Lords of Midnight: The Citadel (also known simply as Lords of Midnight) is the second and final sequel to the classic ZX Spectrum game The Lords of Midnight by Mike Singleton. It was developed by Maelstrom Games and published by Domark in 1995. It was distributed by Spectrum HoloByte in North America.

The sequel departs quite radically from its predecessors, abandoning the previous installments' turn-based movement and opting for real-time 3D movement.

==Gameplay==
The character switching from the previous games is still present, although character movement is different. Game characters can be given autonomous tasks and these are then executed independently by the game engine, without further need of player input.

==Development==
Computer Gaming World reported in March 1994 of "gossip and rumor in the ether—talk of a new Mike Singleton game, the third part of Lords of Midnight" and possibly named Eye of Doom.

The Citadel is a direct continuation of Doomdark's Revenge. Morkin's father, Luxor the Moonprince, who by now is an old man, sets off on a quest to find the fabled Eye of the Moon. During his quest he is captured by Boroth Wolfheart and imprisoned in a Citadel. The main quest is to aid Morkin in finding and freeing his captured father.

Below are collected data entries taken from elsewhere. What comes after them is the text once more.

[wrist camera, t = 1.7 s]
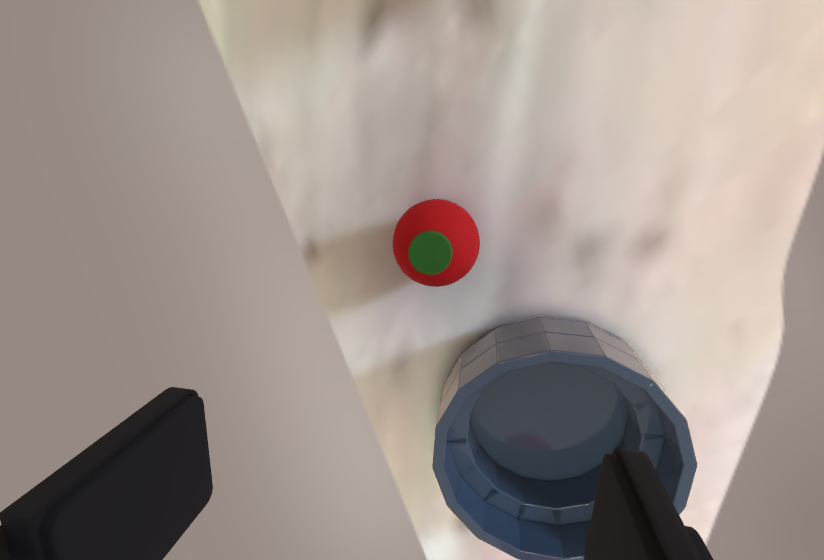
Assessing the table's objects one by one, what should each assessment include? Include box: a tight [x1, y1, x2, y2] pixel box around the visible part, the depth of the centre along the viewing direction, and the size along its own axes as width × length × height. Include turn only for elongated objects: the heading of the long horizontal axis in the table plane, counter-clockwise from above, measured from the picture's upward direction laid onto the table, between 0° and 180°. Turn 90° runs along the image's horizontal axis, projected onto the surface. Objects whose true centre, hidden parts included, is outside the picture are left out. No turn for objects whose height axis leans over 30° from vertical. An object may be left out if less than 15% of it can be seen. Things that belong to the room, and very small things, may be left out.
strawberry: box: [393, 199, 480, 287], centre depth 22 cm, size 4×4×5 cm
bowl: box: [433, 317, 697, 560], centre depth 24 cm, size 12×12×5 cm
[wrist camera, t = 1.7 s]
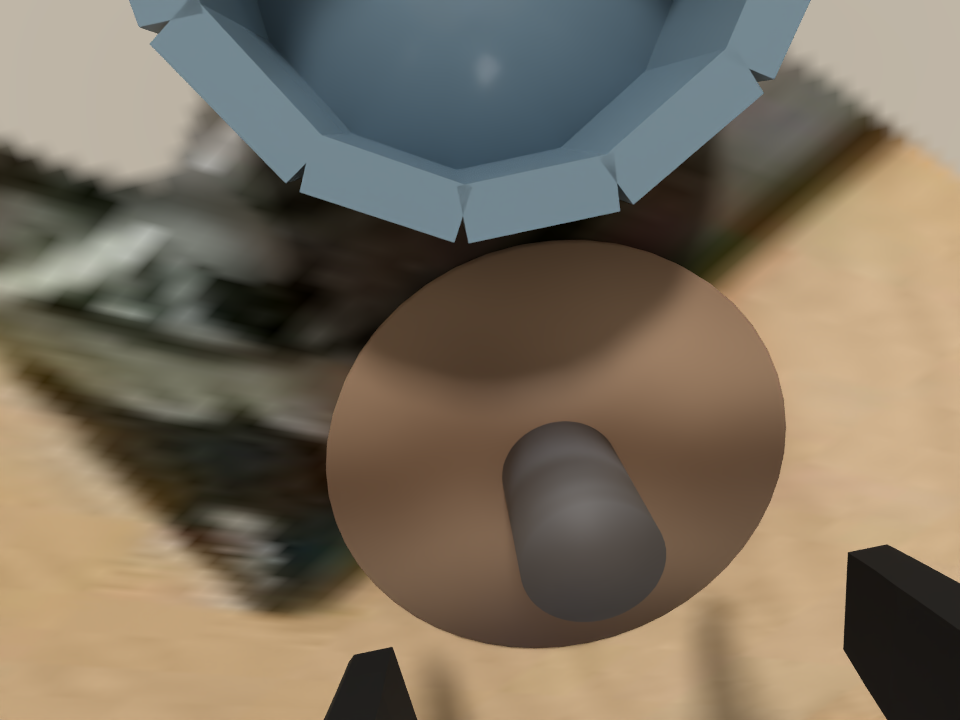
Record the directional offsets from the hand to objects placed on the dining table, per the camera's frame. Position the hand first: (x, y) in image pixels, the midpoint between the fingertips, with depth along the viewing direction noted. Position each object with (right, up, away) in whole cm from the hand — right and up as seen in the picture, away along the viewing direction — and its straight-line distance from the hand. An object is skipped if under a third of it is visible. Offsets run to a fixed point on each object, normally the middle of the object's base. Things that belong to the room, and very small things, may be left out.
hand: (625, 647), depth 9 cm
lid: (0, +2, +6) cm, 6 cm away
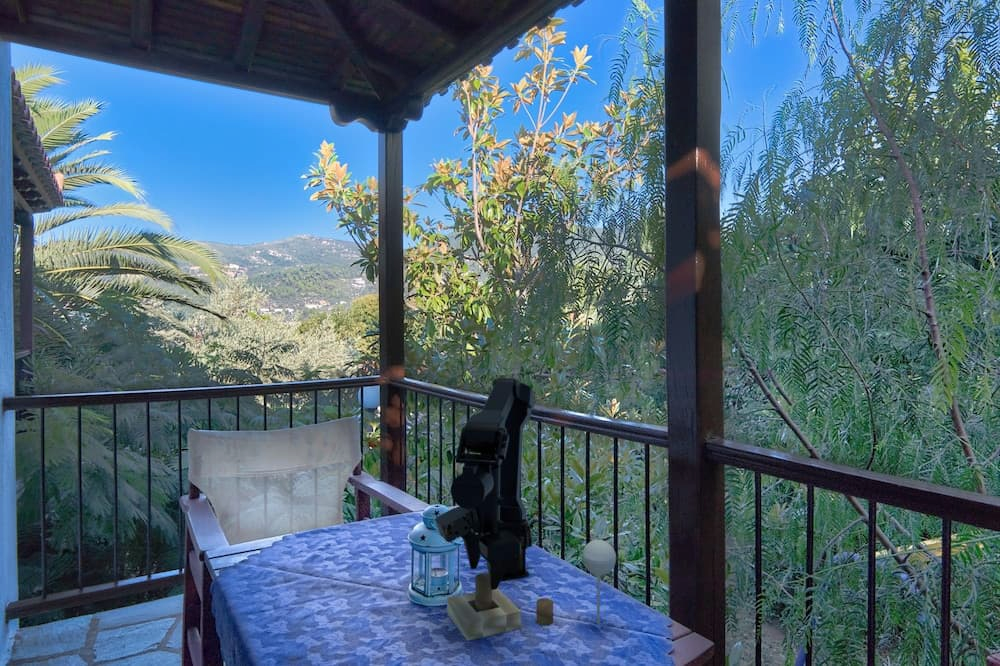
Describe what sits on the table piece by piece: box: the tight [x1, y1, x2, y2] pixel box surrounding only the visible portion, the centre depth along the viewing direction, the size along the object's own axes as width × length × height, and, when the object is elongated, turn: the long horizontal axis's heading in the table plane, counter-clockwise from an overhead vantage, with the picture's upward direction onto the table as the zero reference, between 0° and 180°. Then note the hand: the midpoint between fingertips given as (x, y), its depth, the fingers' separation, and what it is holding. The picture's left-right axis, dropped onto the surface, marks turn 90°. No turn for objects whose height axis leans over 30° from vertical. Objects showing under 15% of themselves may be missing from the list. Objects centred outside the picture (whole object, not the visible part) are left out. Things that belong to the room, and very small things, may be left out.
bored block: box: [446, 587, 522, 642], centre depth 109 cm, size 10×10×3 cm
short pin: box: [535, 597, 554, 626], centre depth 109 cm, size 3×3×4 cm
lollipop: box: [581, 539, 617, 626], centre depth 108 cm, size 6×6×15 cm
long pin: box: [474, 572, 492, 612], centre depth 109 cm, size 3×3×8 cm
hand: (483, 578), depth 109 cm, fingers open, 9 cm apart
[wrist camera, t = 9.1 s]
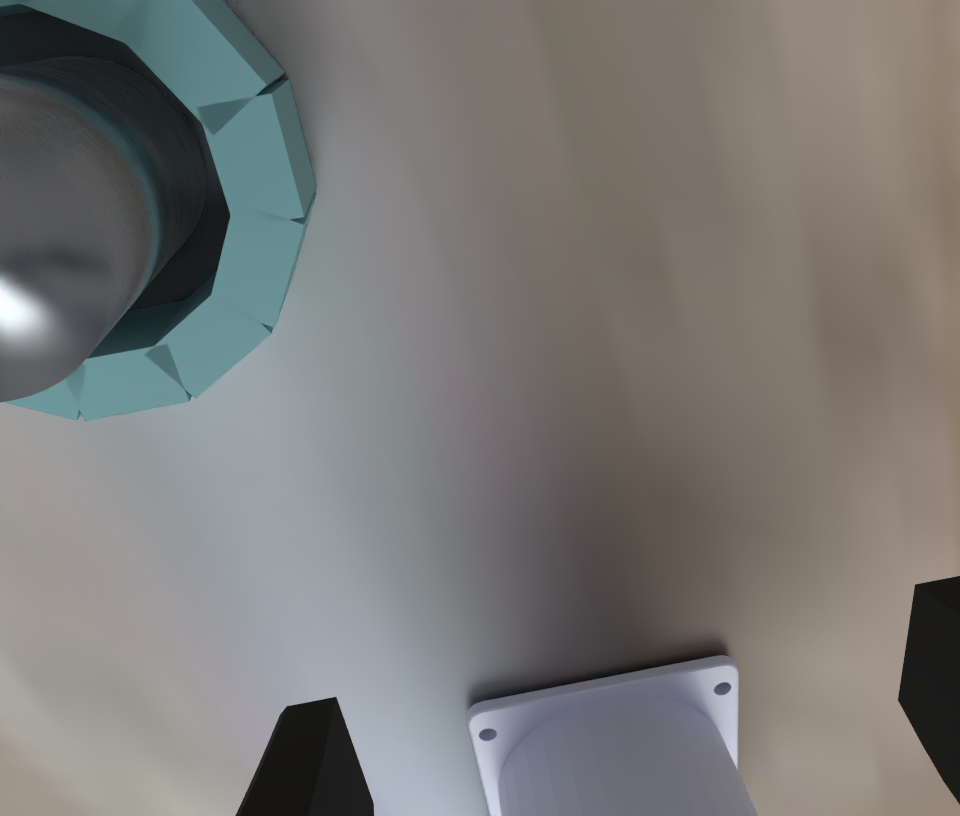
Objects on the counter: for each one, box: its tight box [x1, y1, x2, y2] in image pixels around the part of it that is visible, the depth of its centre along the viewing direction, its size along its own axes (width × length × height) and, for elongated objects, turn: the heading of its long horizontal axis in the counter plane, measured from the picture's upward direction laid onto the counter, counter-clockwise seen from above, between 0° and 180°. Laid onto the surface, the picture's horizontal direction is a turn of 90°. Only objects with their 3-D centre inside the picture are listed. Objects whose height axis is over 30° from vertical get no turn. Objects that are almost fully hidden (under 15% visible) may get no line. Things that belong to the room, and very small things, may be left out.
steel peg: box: [0, 56, 207, 402], centre depth 12 cm, size 4×4×6 cm
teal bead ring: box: [0, 0, 316, 421], centre depth 14 cm, size 8×8×2 cm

Some storyline details were changed from what had been issued as the story for the Eye of the Moon, such as the game canvas being set in the Blood March, now located south-east of Midnight, instead of south-west as the original. Further, the original story had Luxor set Morkin out on the quest for the Eye of the Moon, whereas the story of The Citadel had Luxor already captured. Game designer Singleton explained the continuity error by stating the events of The Citadel take place some 20 years prior to the events in the Eye of the Moon.